Start of Source records
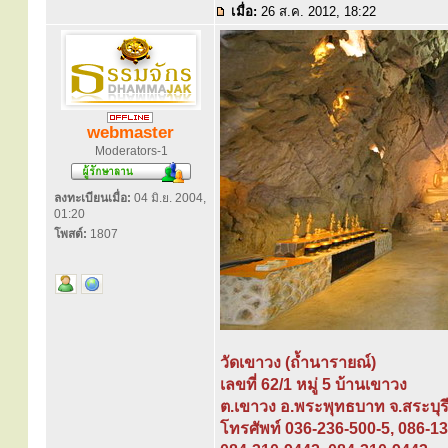
เมื่อ:
26 ส.ค. 2012, 18:22
webmaster
Moderators-1
ลงทะเบียนเมื่อ:
04 มิ.ย. 2004,
01:20
โพสต์:
1807
วัดเขาวง (ถ้ำนารายณ์)
เลขที่ 62/1 หมู่ 5 บ้านเขาวง
ต.เขาวง อ.พระพุทธบาท จ.สระบุร
โทรศัพท์ 036-236-500-5, 086-1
End of Source records
> **Problem details**: Your answer must be an exact transcription of every entry, minus the pictures.

> **Exercise result**:
เมื่อ:
26 ส.ค. 2012, 18:22
webmaster
Moderators-1
ลงทะเบียนเมื่อ:
04 มิ.ย. 2004,
01:20
โพสต์:
1807
วัดเขาวง (ถ้ำนารายณ์)
เลขที่ 62/1 หมู่ 5 บ้านเขาวง
ต.เขาวง อ.พระพุทธบาท จ.สระบุร
โทรศัพท์ 036-236-500-5, 086-1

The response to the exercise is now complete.